In order to create a ReseqTrack database use the following


mysql -h <hostname> -P <portnumber> -u <username> -p???? -e "create database testreseqtrack" # where testreseqtrack
                                                                                             # is the name you want
                                                                                             # to give to the ReseqTrack DB
mysql -h <hostname> -P <portnumber> -u <username> -p???? testreseqtrack < $RESEQTRACK/sql/table.sql
mysql -h <hostname> -P <portnumber> -u <username> -p???? testreseqtrack < $RESEQTRACK/sql/views.sql
  • Conventions used in this section:
$RESEQTRACK is the folder where you have cloned https://github.com/EMBL-EBI-GCA/reseqtrack.git

2.2 The Hive database

This is database is used by the Hive code to manage the pipeline and job submission etc. The pipeline will be created automatically when you run the init_pipeline.pl script. Write access is needed to this database.
  1. Initialise the pipeline

The pipeline is initialised with the hive script init_pipeline.pl. Here is an example of how to initialise a pipeline:

init_pipeline.pl PyHive::PipeConfig::QC::RunBamQCsonWES \
                 -pipeline_url mysql://g1krw:$DB_PASS@mysql-rs-1kg-prod:4175/hive_dbname \
                 -db testreseqtrack \
                 -pwd $DB_PASS \
                 -hive_force_init 1

The first argument is the the module that defines this pipeline. Then -pipeline_url controls the Hive database connection details, in this example:

g1krw= username
$DB_PASS= password
mysql-rs-1kg-prod= hostname
4175= Port number
hive_dbname= Hive DB name

Then -db is the name of the Reseqtrack database name used in the section 2.1 -pwd is the ReseqTrack DB password

The rest of the options are documented in the PyHive::PipeConfig::QC::RunBamQCsonWES module file. You will probably want to override the defaults for many of these options so take a look.

  1. Seeding the pipeline

In order to seed the pipeline with the VCF file that will be analyzed use the hive script seed_pipeline.pl:

seed_pipeline.pl \
                 -url mysql://g1krw:$DB_PASS@mysql-rs-1kg-prod:4175/hive_dbname \
                 -logic_name find_files \
                 -input_id "{ 'file' => '/path/to/file/input_file.txt' }"
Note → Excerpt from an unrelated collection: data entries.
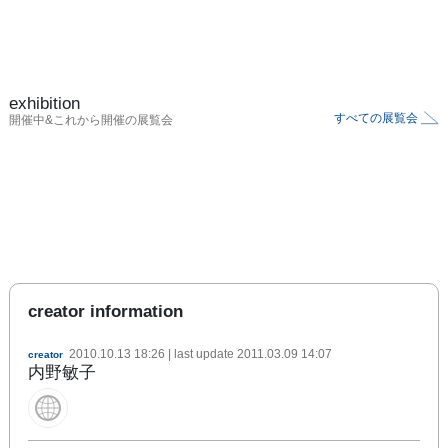
exhibition
すべての展覧会
開催中&これから開催の展覧会
creator information
2010.10.13 18:26
| last update
2011.03.09 14:07
creator
内野敏子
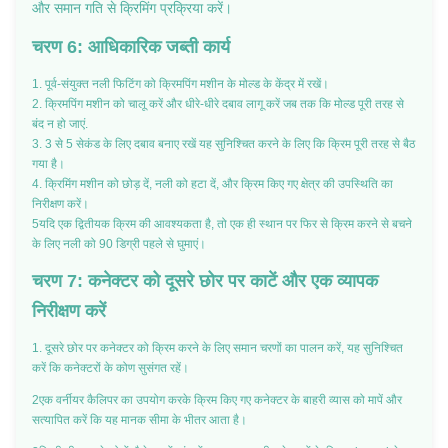
और समान गति से क्रिमिंग प्रक्रिया करें।
चरण 6: आधिकारिक जब्ती कार्य
1. पूर्व-संयुक्त नली फिटिंग को क्रिमपिंग मशीन के मोल्ड के केंद्र में रखें।
2. क्रिमपिंग मशीन को चालू करें और धीरे-धीरे दबाव लागू करें जब तक कि मोल्ड पूरी तरह से
बंद न हो जाएं.
3. 3 से 5 सेकंड के लिए दबाव बनाए रखें यह सुनिश्चित करने के लिए कि क्रिम पूरी तरह से बैठ
गया है।
4. क्रिमिंग मशीन को छोड़ दें, नली को हटा दें, और क्रिम किए गए क्षेत्र की उपस्थिति का
निरीक्षण करें।
5यदि एक द्वितीयक क्रिम की आवश्यकता है, तो एक ही स्थान पर फिर से क्रिम करने से बचने
के लिए नली को 90 डिग्री पहले से घुमाएं।
चरण 7: कनेक्टर को दूसरे छोर पर काटें और एक व्यापक
निरीक्षण करें
1. दूसरे छोर पर कनेक्टर को क्रिम करने के लिए समान चरणों का पालन करें, यह सुनिश्चित
करें कि कनेक्टरों के कोण सुसंगत रहें।
2एक वर्नीयर कैलिपर का उपयोग करके क्रिम किए गए कनेक्टर के बाहरी व्यास को मापें और
सत्यापित करें कि यह मानक सीमा के भीतर आता है।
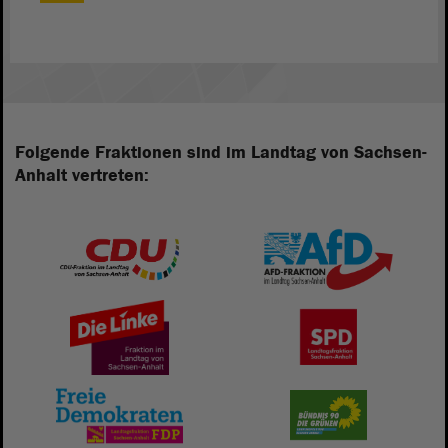
Folgende Fraktionen sind im Landtag von Sachsen-
Anhalt vertreten:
Where -url controls the Hive database connection details and /path/to/file/input_file.txt contains the filename of the VCF to be analyzed. This file must exist in the ReseqTrack database

  1. Sync the hive database

This should always be done before [re]starting a pipeline:

Run e.g.:

beekeeper.pl -url mysql://g1krw:{password}@mysql-g1k:4175/my_hive_db_name -sync

where -url are the details of your hive database. Look at the output from init_pipeline.pl to see what your url is.

  1. Run the pipeline

Run e.g.:

beekeeper.pl -url mysql://g1krw:{password}@mysql-g1k:4175/my_hive_db_name -loop &

Note the ‘&’ makes it run in the background.

Look at the pod for beekeeper.pl to see the various options. E.g. you might want to use the -hive_log_dir flag so that all output/error gets recorded in files.

While the pipeline is running, you can check the ‘progress’ view of the hive database to see the current status. If a job has failed, check the msg view.